[[ Text block, beginning ]]
Chiffon Has Been Banned
We have a new dress code at work. For those of us who work for the medical center, we were directed to go to our learning page where we were assigned the dress code policy. We were given a date that we had to complete the assignment which consisted of reading the policy and taking a test. The test asks if you have reviewed the policy. You answer yes and you pass the test. You are given a certificate and are now expected to follow the new policy. The new policy states that it also applies to those employees that are considered to be contractors. Unfortunately, the contractors were not given a copy of the policy, so they are not aware when they are violating the policy.
Some of the new dress code policies make you go hmm and wonder what they were thinking. Some of those are:
No Wrinkled Scrubs–Let’s see, you are a nurse in the middle of a 12 hour shift. How are your scrubs not going to be wrinkled?
If a male employee wears a sweater, he must wear a shirt and tie–He can’t wear a turtle neck or tee underneath. Really?
If a female employee wears a v-neck sweater, she must wear a shirt underneath–If I wear a v-neck, the shirt I’m going to wear underneath is probably going to also have a v-neck, so I’d be showing the exact same thing right? So is the problem the sweater or the v-neck?
[[ Text block, end ]]
[[ Given information, beginning ]]
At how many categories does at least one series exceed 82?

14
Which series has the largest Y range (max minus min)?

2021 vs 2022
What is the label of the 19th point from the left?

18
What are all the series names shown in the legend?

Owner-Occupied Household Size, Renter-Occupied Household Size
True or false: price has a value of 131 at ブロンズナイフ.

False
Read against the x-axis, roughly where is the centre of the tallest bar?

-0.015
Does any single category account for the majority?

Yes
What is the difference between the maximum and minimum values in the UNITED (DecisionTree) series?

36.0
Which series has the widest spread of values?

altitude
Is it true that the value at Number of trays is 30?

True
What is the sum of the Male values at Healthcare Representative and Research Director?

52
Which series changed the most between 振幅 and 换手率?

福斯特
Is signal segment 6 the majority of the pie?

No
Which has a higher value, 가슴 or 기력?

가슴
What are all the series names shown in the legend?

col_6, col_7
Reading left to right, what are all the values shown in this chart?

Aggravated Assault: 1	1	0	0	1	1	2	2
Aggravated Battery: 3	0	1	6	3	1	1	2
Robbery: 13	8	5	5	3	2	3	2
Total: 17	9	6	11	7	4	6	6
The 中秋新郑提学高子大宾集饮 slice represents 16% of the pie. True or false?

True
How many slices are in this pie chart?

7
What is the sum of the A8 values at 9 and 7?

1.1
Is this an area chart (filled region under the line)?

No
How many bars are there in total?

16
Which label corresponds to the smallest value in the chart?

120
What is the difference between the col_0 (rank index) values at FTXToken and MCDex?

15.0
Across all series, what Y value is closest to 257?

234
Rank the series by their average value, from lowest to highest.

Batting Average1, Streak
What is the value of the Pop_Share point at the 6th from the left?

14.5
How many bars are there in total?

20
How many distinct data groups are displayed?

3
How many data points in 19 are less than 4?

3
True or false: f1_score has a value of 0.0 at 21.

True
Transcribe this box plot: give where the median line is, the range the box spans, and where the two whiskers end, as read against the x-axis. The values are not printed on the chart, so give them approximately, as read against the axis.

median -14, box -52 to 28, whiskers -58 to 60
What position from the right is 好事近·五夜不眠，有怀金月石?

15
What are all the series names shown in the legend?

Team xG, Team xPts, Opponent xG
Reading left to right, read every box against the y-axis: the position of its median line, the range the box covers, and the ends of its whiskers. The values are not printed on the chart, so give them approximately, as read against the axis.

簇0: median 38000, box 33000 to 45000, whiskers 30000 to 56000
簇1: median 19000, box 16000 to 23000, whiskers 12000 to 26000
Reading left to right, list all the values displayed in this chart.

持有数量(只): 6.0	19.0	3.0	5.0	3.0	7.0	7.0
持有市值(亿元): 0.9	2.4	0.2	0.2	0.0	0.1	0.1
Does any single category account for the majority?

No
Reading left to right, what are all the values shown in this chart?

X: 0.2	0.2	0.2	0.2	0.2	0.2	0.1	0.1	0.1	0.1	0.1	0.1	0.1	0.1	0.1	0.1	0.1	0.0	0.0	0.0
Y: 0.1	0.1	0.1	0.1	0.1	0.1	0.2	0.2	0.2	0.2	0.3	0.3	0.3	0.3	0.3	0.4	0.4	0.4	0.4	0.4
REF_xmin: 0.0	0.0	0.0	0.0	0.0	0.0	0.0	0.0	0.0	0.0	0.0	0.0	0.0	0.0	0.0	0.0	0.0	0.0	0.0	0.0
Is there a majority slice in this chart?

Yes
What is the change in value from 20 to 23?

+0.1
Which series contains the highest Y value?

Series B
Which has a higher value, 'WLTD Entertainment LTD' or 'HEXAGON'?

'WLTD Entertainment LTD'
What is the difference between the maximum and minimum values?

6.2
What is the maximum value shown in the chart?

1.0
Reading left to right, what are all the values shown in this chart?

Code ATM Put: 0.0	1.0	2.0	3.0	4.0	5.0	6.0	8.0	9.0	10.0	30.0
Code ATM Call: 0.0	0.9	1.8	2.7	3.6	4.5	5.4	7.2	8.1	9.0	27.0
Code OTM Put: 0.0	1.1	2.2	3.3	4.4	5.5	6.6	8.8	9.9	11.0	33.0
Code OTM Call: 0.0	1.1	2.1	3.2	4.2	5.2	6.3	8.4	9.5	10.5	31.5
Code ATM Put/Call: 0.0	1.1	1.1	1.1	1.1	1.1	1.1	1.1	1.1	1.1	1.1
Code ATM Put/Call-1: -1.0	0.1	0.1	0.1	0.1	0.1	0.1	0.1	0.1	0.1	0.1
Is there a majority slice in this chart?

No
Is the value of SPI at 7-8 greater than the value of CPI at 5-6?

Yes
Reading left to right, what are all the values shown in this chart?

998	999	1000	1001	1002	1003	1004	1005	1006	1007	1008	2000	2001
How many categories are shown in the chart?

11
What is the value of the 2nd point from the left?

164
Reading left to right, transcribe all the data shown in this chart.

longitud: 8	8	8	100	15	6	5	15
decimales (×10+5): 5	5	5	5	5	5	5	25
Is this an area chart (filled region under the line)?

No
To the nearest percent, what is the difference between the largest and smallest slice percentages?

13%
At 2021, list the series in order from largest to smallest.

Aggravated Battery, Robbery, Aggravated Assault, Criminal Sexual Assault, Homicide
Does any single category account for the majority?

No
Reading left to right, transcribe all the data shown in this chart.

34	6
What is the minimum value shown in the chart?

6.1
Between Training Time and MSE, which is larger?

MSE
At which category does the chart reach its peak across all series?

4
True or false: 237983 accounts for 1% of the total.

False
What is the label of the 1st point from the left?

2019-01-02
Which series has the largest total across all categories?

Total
[[ Given information, end ]]
### Activities
a) In the dress code text, why are contractors unaware when they violate the policy?
b) Resume the dress code text after its last sentence.
The rows above are separate material and are not part of the dress code text.

### Set of answers
a) The contractors were not given a copy of the policy.

b)
No chiffon–I’m not sure I own anything made of chiffon, but I have made sure to cut the tags off of anything remotely silky. I can deny it is chiffon if I don’t have a tag that says that’s what it is right?
No clingy clothing–items listed were pants, leggings, tights, dresses, shirts. In other words, don’t wear anything that might be considered revealing. So you can’t wear tights under a non-clingy dress, but you can wear nylons under a regular dress. Are nylons made out of chiffon? If so, that’s banned.
Dresses and skirts must be no more than 3 inches above the knee. This is a good thing since tights and leggings have been banned. Short-short dresses definitely need something underneath when at work. Some people have no idea that they flash the patients when they bend over. Several women in my office, that are also contractors, violate this policy daily. They have yet to meet a short skirt or dress that they didn’t think was okay to wear to the office. They are wrong of course, but they don’t know it. When the patients see them we usually get the comments asking if they are coming back from the club, dressed in the dark and my personal favorite from a very elderly husband of a patient, are those girls working here or are they working girls out there? He pointed to the outside.
No Flip flops–really? This had to be made a policy? We work in a medical facility. There are not to be any open toed shoes of any kind. Including flip-flops. But apparently people have been wearing flip-flops in their offices and their argument is that they don’t deal directly with patients. And besides, they only wear blinged out flip-flops so those should be okay. Hmmm, no. Not okay and now banned.
No crop pants more than 3 inches above the ankle–really? So not 3 1/2 or 4 inches because that is moving into capri territory. And does anyone really know the difference between crop pants and capri pants? I don’t but apparently it is more than 3 inches.
So what about you? Do you have a dress code where you work? Do you follow it? Or are you a rebel and do your own thing?